Though Meloni has consistently backed Ukraine, other figures in her coalition have shown affection for Putin. Matteo Salvini has worn a shirt with Putin’s face on it and in 2017 signed a cooperation deal with the ruling United Russia party; he recently questioned the effectiveness of sanctions. Silvio Berlusconi once gifted Putin a duvet cover of the two men shaking hands, and days ago he suggested, falsely, that Putin was merely responding to the popular will of his people when he invaded, and intended to replace the Zelensky government with “decent people.”

There are reasons, beyond Russia, that Europe is on edge about the outcome.

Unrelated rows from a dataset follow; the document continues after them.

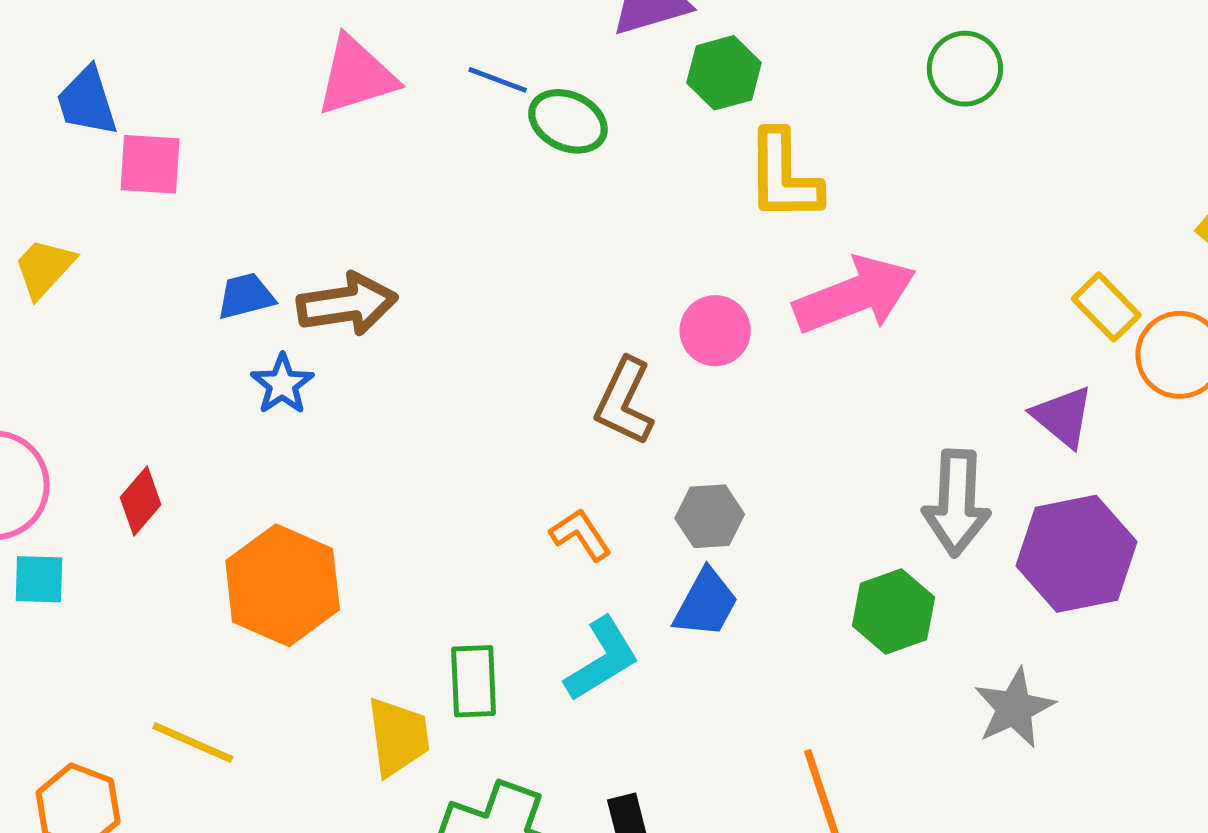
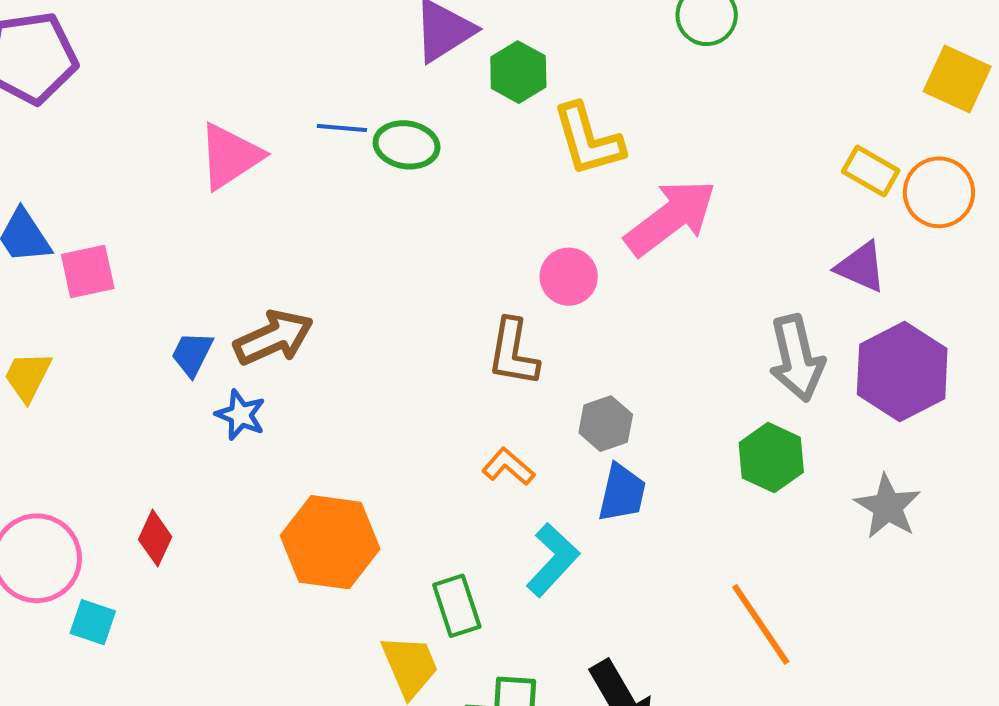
blue trapezoid: (246, 296) -> (192, 354), turned -33
cyan square: (39, 579) -> (93, 622), turned 33
orange hexagon: (283, 585) -> (330, 542), moved

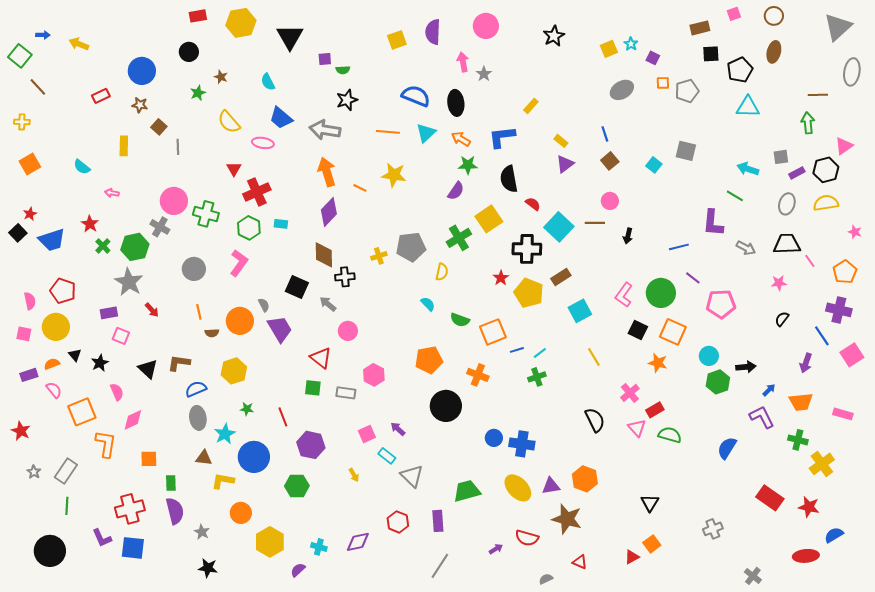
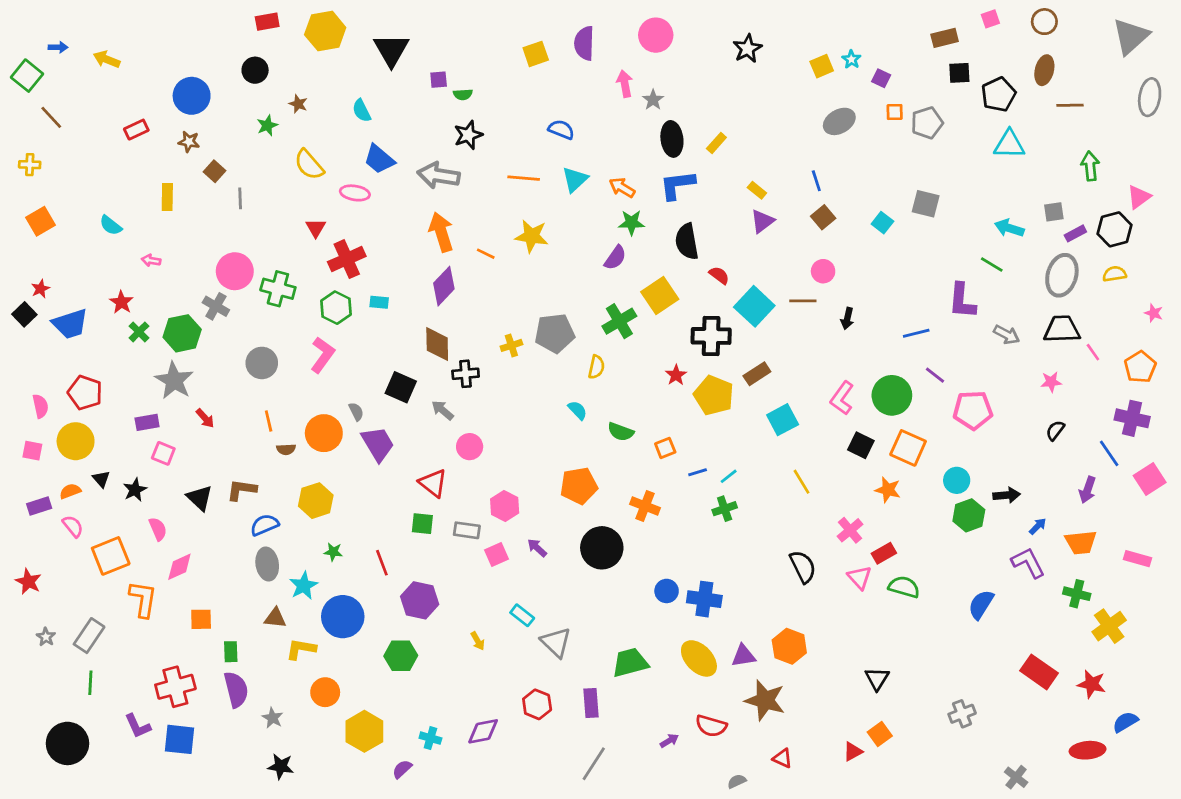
brown line: (818, 95) -> (1070, 105), moved
blue semicircle: (416, 96) -> (561, 130), size x0.7
black ellipse: (456, 103) -> (672, 139), moved
yellow semicircle: (826, 203) -> (1115, 274), size x0.7
gray ellipse: (787, 204) -> (1062, 275), size x1.4
orange square: (493, 332) -> (665, 448), size x0.6
purple arrow: (398, 429) -> (537, 548), moved
pink square: (367, 434) -> (497, 555), moved

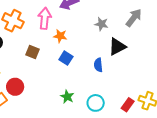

Within Meloni’s party there’s a deeply held sentiment that European integration should be limited, and that nations should be able to define themselves rather than taking directives from Brussels. That could in theory spark Italy to play a more obstructionist role on key issues such as migration or foreign affairs.

Any differences would be jarring because, for the last year-and-a-half, Italy has been led by Mario Draghi, a former central banker who helped save the euro zone from crisis a decade ago and has a sterling reputation in Brussels.

“It will be the first time that one of the big E.U. countries is under the mold of somebody who is not pro-Europe,” Letta told The Post.

Italy’s election will likely bring the far right to power. Here’s why.

On Thursday, European Commission President Ursula von der Leyen said Europe has the “tools” to contend with Italy if things go in a “difficult manner,” in an apparent reference to the proposed fund cuts aimed at Hungary over corruption.

Even if Italy’s electoral outcome is clear, it will take weeks until a prime minister is named — only after parliament is formally seated. At that point, Italian President Sergio Mattarella will begin consultations with the new parliamentary leaders and representatives from the parties, on forming a cabinet and selecting a prime minister.

Some pollsters have said that turnout could be even lower than the 73-percent level of 2018, which at the time marked a record low. The rapid turnover of governments —generally before leaders have time to follow through on promises — has amplified a sense of alienation. Twice in the last three years Italy staved off snap elections with backroom deals to form new coalitions, as parties shape-shifted, joined hands, and then bickered with one another.

The last such deal brought about Draghi in a broad-based government that included every party by Fratelli d’Italia. While Draghi was personally popular, his coalition was undone when several parties withdrew their support.